2005 Dominio IV Viognier The Scarecrow

Dominio IV Viognier The Scarecrow After completing grad school at UC Davis in the late 1990s, Patrick Reuter and his wife, Leigh Bartholomew, worked at wineries in Napa, Chile, New Zealand, and Burgundy. Eventually they made their way to Oregon, where Leigh found a job as the vineyard manager at Archery Summit.

Patrick and Leigh decided to start making small batches under their own label, Dominio IV, using two European varieties that they thought were underappreciated in the New World: Syrah and Tempranillo. Tempranillo is a natural bridge between Pinot and Cabernet, and not many people had tried cultivating it in Oregon. After scouring the state, they found an ideal hillside parcel in Mosier, at the northern edge of the Columbia Gorge appellation. In 2001, they cleared the land and planted seven acres of vines. While waiting for their own vineyard to come online, Patrick and Leigh got Dominio IV off the ground by making tiny batches of wine with fruit they'd sourced from a few top growers. And in addition to producing the two reds, they also decided to try making Viognier.

Viognier is the temperamental northern-Rhone variety most often associated with Condrieu, where it grows on the steep hillsides.
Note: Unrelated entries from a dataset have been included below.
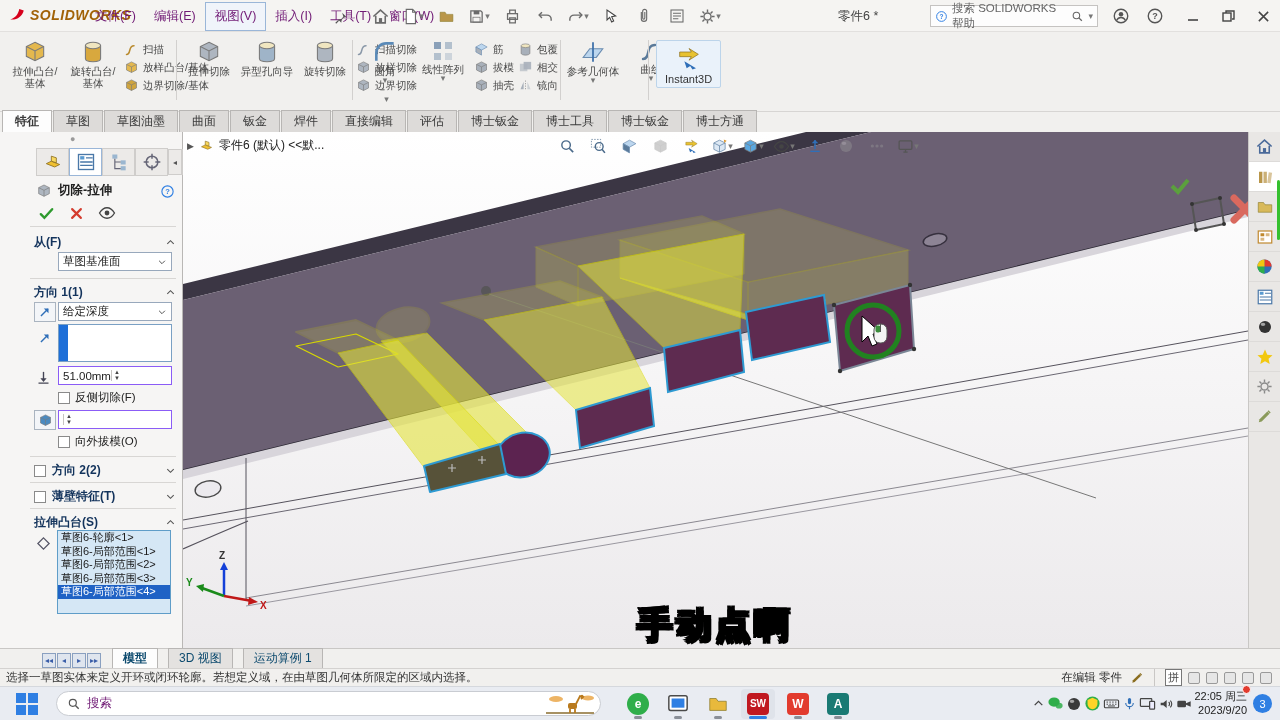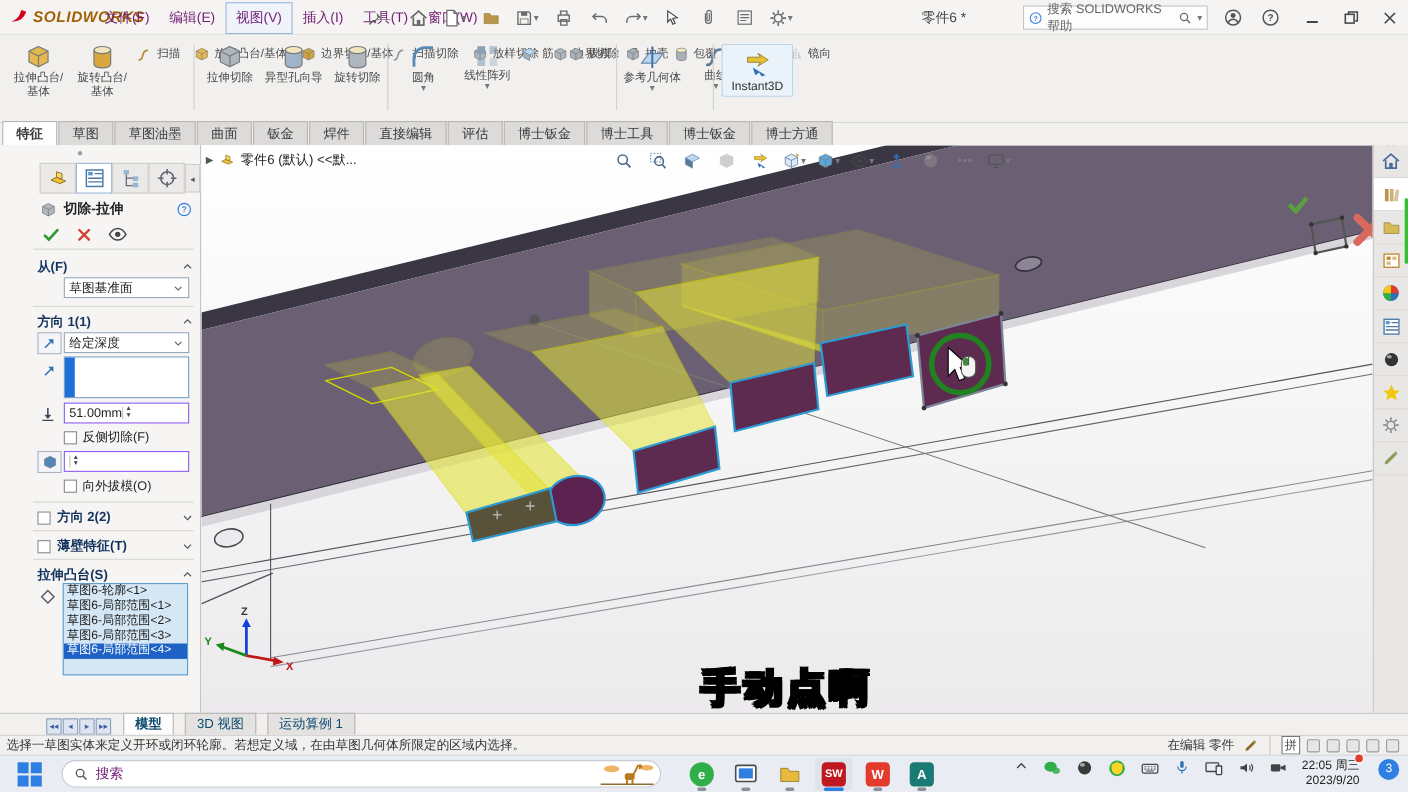--- a/index.html
+++ b/index.html
@@ -24,7 +24,7 @@
   .rsep{position:absolute;top:8px;width:1px;height:60px;background:#d2d0ce}
   .rb{display:flex;flex-direction:column;align-items:center;font-size:10.5px;color:#4a4a4a;text-align:center;line-height:1.15;cursor:default}
   .rb.big{width:54px;padding-top:3px}
-  .rcol{display:flex;flex-direction:row;gap:12px;padding-top:6px}
+  .rcol{display:flex;flex-direction:column;gap:3px;padding-top:6px}
   .rb.small{flex-direction:row;gap:4px;align-items:center;white-space:nowrap;font-size:10.5px}
   .ddm{color:#777;font-size:9px;line-height:6px}
   .i3dbtn{display:flex;flex-direction:column;align-items:center;font-size:11px;color:#333;border:1px solid #bcd4ea;background:#eaf2fa;padding:4px 8px 2px;border-radius:2px}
It came into vogue in the late 1980s, but most efforts to cultivate it in the New World have been a failure. The best examples, however, are among the most aromatically complex white wines in the world.

Patrick and LeighFor this Viogner, "The Scarecrow," Patrick and Leigh sourced all of the fruit from the Fort Miller Vineyard at the opposite end of the state in Talent. Patrick told me that he sought out this vineyard "because it was in the hottest, driest part of the state's warmest appellation"--the Rogue Valley. Viognier can really thrive even in the heat. France's inferno summer of 2003, for example, produced the most critically acclaimed Condrieu in years. The heat and elevation of the vineyard in Talent Dominio IV's Viognier pronounced natural acidity and well-developed, but not roasted, fruit.

Patrick and Leigh named this wine "The Scarecrow" and said that it "protects and conjures the aromas and fruits we found in and Indian garden on the edge of a village called Pushkar. The unctious texture of the grape will envelope its present fresh and crisp nature to create a deeply round and complex creaminess with mysterious second and third aromas of jasmine and honeysuckle." Drink now-2011.